De Sebastian Sepulveda

Avec Dina Quispe, Catalina Saavedra, Francisca Gavilán

Durée : 1h20

Sortie le 4 juin 2014

picHistoire vraie devenue quasi légendaire au Chili, cette tranche de (sur)vie dans une nature d’une sauvage et hostile beauté a raflé de nombreux prix, notamment en Europe. Un très beau voyage même si on en revient comme du bout de l’enfer.

Chili, 1974. Trois sœurs mènent une vie retirée dans un inconfort absolu sans eau ni électricité, subsistant du produit de leur troupeau. Ce mode d’existence est remis en question par l’arrivée de Pinochet au pouvoir dont les sœurs ne perçoivent que de lointains échos, ce qui ne les empêche pas d’en faire le principal sujet de leurs inquiétudes. Elles vont alors traverser une crise existentielle dont l’issue constituera une déflagration dans l’histoire du pays.

Pour faire se télescoper deux mondes, celui des sœurs dans l’immensité de leurs déserts, géographique mais aussi affectif, et celui de la ville où se fomente une véritable révolution sociale, le cinéaste Sebastian Sepulveda va planter sa caméra dans ces décors somptueux de l’Altiplano, cette région habitée parmi les plus hautes de la planète où la nature sauvage domine et que l’homme n’a pas encore domptée. Il va ausculter avec la précision de l’entomologiste le quotidien de ces trois femmes après la mort de leur sœur. Un quotidien de misère qui n’est toutefois jamais traité avec misérabilisme. Chaque geste fait l’objet d’une attention de tous les instants et la vie se déroule, imperturbablement au gré des saisons, des intempéries, des distances à parcourir aussi lorsque de hautes nécessités les imposent.

Une somptueuse photo

C’est pourtant l’autre monde, celui que vient de conquérir Augusto Pinochet, qui demeure au cœur du sujet. Avec les bribes d’information qui ne laissent pas filtrer ce qui s’apparente à une dictature en marche. Les préoccupations de ces trois femmes ne portent pas un pareil nom. Simplement une menace d’être privées de leur seul moyen de subsistance. La connaissance de l’hydre putschiste rend le propos plus terrible et plus terriblement présent encore sans que le monstre ne soit jamais évoqué ou montré.

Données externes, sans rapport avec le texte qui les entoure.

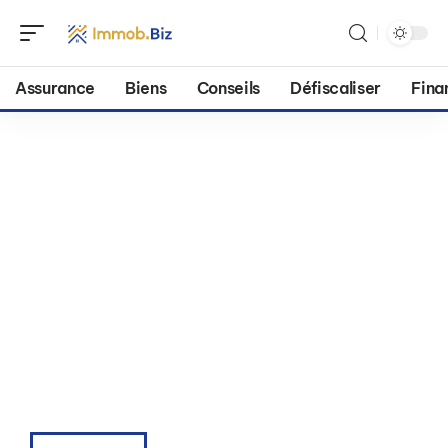
Assurance
Biens
Conseils
Défiscaliser
Fina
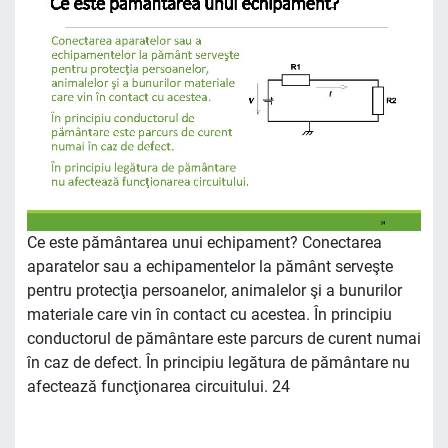
Ce este pământarea unui echipament? Conectarea
aparatelor sau a echipamentelor la pământ serveşte
pentru protecţia persoanelor, animalelor şi a bunurilor
materiale care vin în contact cu acestea. În principiu
conductorul de pământare este parcurs de curent numai
în caz de defect. În principiu legătura de pământare nu
afectează funcţionarea circuitului. 24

Avec un naturalisme de tous les plans, le cinéaste dresse trois portraits passionnants auxquels s’agrègent ceux des quelques voisins lointains et d’un visiteur fuyant déjà le régime en demandant son chemin pour l’Argentine. Il est magistralement épaulé par son chef opérateur Inti Briones qui a reçu pour ce film le prix de la meilleure photographie lors de la Semaine de la Critique Internationale à Venise en 2013. Outre les paysages à la beauté renversante, ce dernier capte les visages, souvent en gros plan, pour en laisser lire une histoire et un passé de labeur quasi inhumain. Les séquences au coin du feu, autre élément clé du récit, loin de l’intimité qu’on pourrait leur prêter, se parent d’une incandescente vitalité. Les trois comédiennes (dont la nièce d’une des deux sœurs) mènent ce récit poignant avec une humilité totale. Un film d’une profondeur aussi abyssale que la double tragédie qui en fait le sujet.